- Interactive map of Kishtwar National Park
- Location: Kishtwar district, Jammu and Kashmir, India
- Coordinates: 33°37′N 75°59′E﻿ / ﻿33.61°N 75.99°E
- Area: 2,190.5 km^{2} (845.8 sq mi)
- Established: 1981

= Kishtwar National Park =

National park in Jammu and Kashmir, India

Kishtwar National Park is a national park located 40 km from Kishtwar town in the Kishtwar district of Jammu and Kashmir, India. It is bounded to the north by Rinnay river, to the south by Kibar Nala catchment, to the east by the main divide of Great Himalaya, and to the west by Marwah river.

==Date and history of establishment==
It was declared a National Park on 4 February 1981 (Notification no. 21/FST of 1980-1981).
- Area 2190.50 sqkm
- Land Tenure state
- Altitude Ranges from 1,700 m to 4,800 m

==Physical features==
The National Park encompasses the catchments of Kiar, Nath and Kibar Nalas, all of which drain south-west into Marwah River (also known as Marusudar River) which joins the Chenab River just below the Kishtwar Town at Bhandarkoot village. The terrain is generally rugged and steep, with narrow valleys bounded by high ridges opening in their upper glacial parts. The area lies in the Central Crystalline belt of the Great Himalayas. Rocks are strongly folded in places and composed mainly of granite, gneiss and schist, with the occasional bed of marble. The shallow, slightly alkaline soils are mostly alluvial with gravel deposits.

==Climate==
The influence of the monsoon is weak. Mean annual rainfall at palmar and Sirshi (1,761 m), located near the periphery of the national park, is 827 mm and 741 mm, respectively, precipitation is maximal and in excess of 100 mm per month in March and April, and again in July and August.
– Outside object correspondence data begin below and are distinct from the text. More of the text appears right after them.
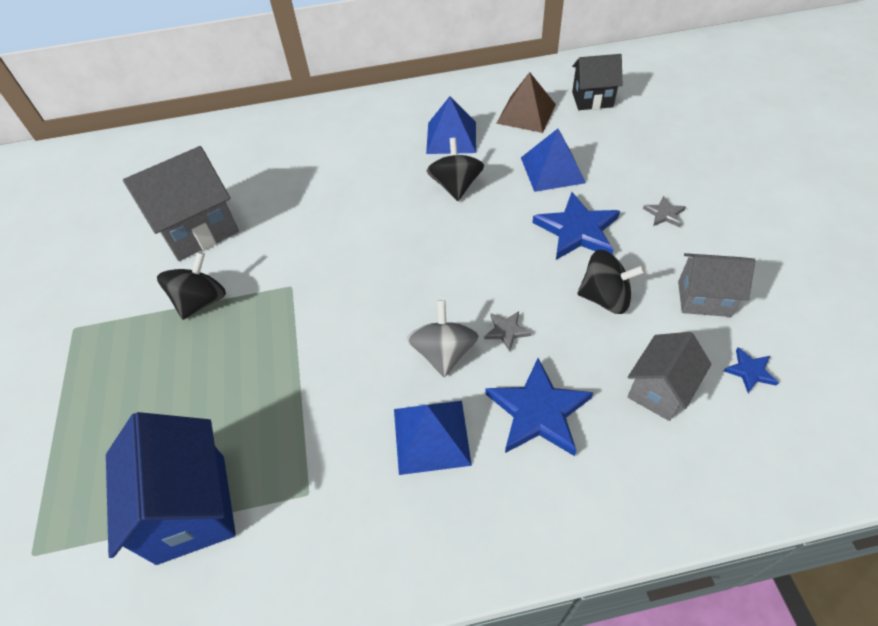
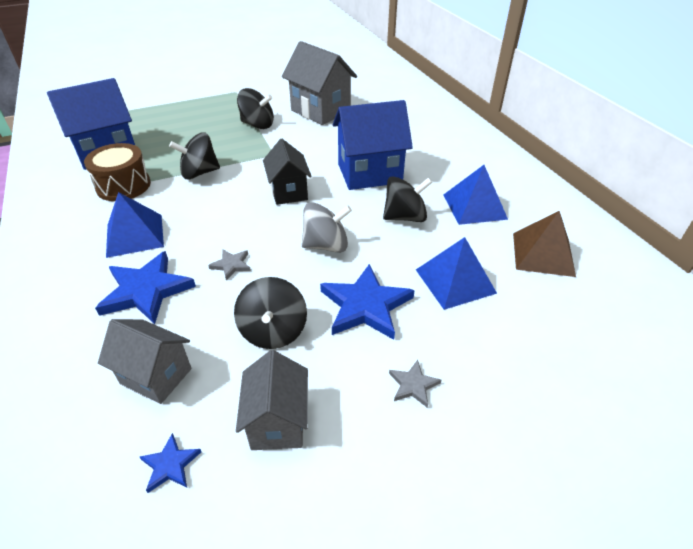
camera: 75 degrees right, 10 degrees down
(306, 369) = (199, 173): none -> black spinning top
(306, 466) = (123, 186): none -> brown drum
(369, 201) = (369, 173): none -> blue house
(444, 353) = (210, 232): grey spinning top -> grey spinning top (326, 245)
(592, 99) = (607, 310): black house -> black house (289, 192)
Most snow fall in December and January when the whole area becomes snowbound. Mean maximum and minimum temperatures recorded at Sirshi are 13^{0} and -7^{0} in January and 35^{0}c and 11^{0}c in July respectively.

==Vegetation==
Based on revised classification of Champion and Seth (1968), some 13 vegetation types are represented. In general, silver fir 'Abies pindrow' and spruce 'Picea wallichian', mixed with cedar Cedrus deodar and blue pine Pinus griffithii are predominant from 2,400m to 3,000m. Notable is the small expanse of chilgoza pine Pinus geradiana in the Dachan Range. At lower altitudes (1,700-2,400m) occur nearly pure stands of cedar and blue pine, and moist temperate deciduous forest, represented by horsechestnut, Aesculus indica, walnut Juglans regia, maple, Acer spp. poplar, Populus ciliata, hazel Corylus cornutam bird cherry Pasus corfnuta, ash Fraxinus cornuta and yew Taxus wallichiana. The sub-alpine zone, from 3,000m to the tree line at 3,700m, supports mostly silver fir and birch Betula utilis forest and this merges with birch -rhododendron Rhododendron campanulatum scrub, above which is alpine pasture.
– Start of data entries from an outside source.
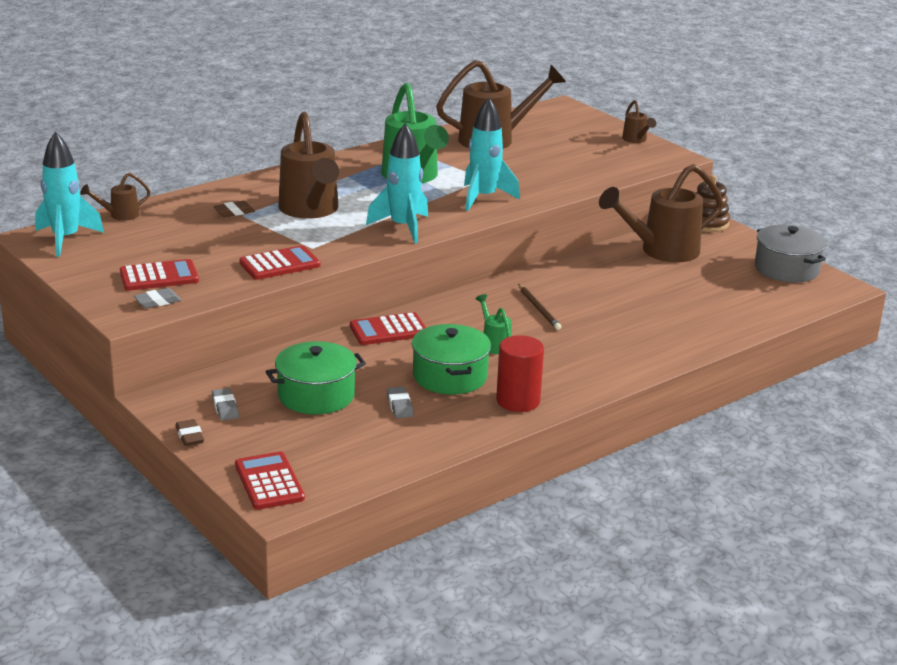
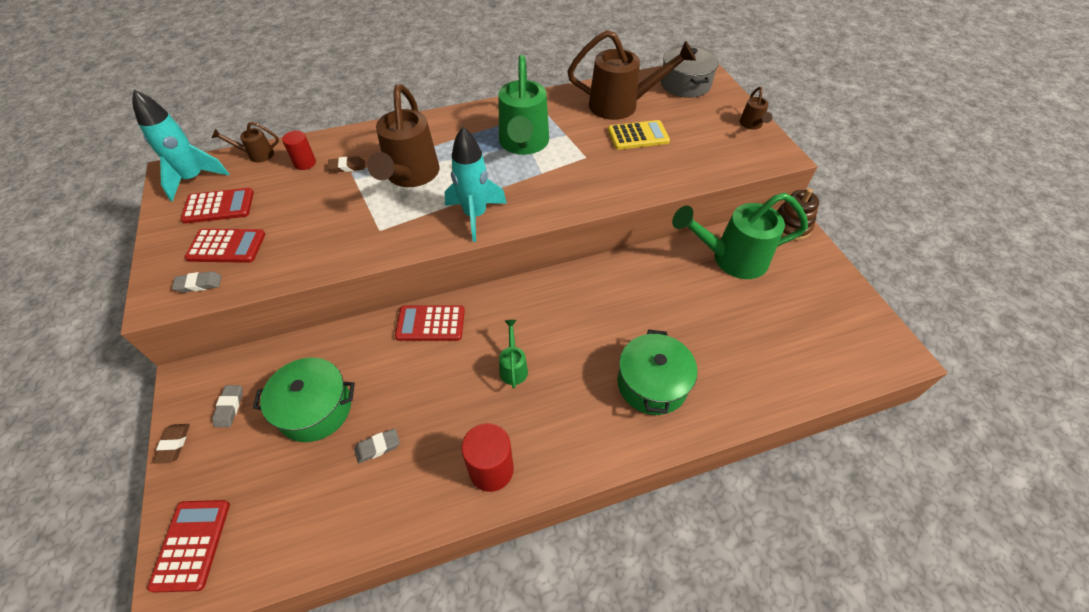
camera: 20 degrees right, 25 degrees up
(183, 215) = (305, 163): none -> red cylinder
(279, 264) = (336, 249): red calculator -> red calculator (219, 206)
(400, 406) = (378, 447): grey eraser -> grey eraser turned 60 degrees clockwise
(450, 376) = (448, 410): green pot -> green pot (652, 384)
(484, 198) = (571, 185): turquoise rocket -> none
(527, 159) = (638, 136): none -> yellow calculator
(539, 309) = (579, 322): brown pencil -> none
(661, 251) = (730, 259): brown watering can -> green watering can
(786, 269) = (848, 311): grey pot -> grey pot (685, 84)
Among the animals that make their home here include the Himalayan snowcock and the brown bear.

==Cultural heritage==
Racial groups include Kashmiris, Thakurs, Gujars, Rajputs and Brahmans, Bhagats.

==Local human population==
There are permanent settlements but some 1,115 families of nomadic graziers, with 25,000 head of livestock, and an unspecified number of families from nearby villages, with 10,000 head, have grazing rights in the national park. Some agriculture is practised in peripheral areas.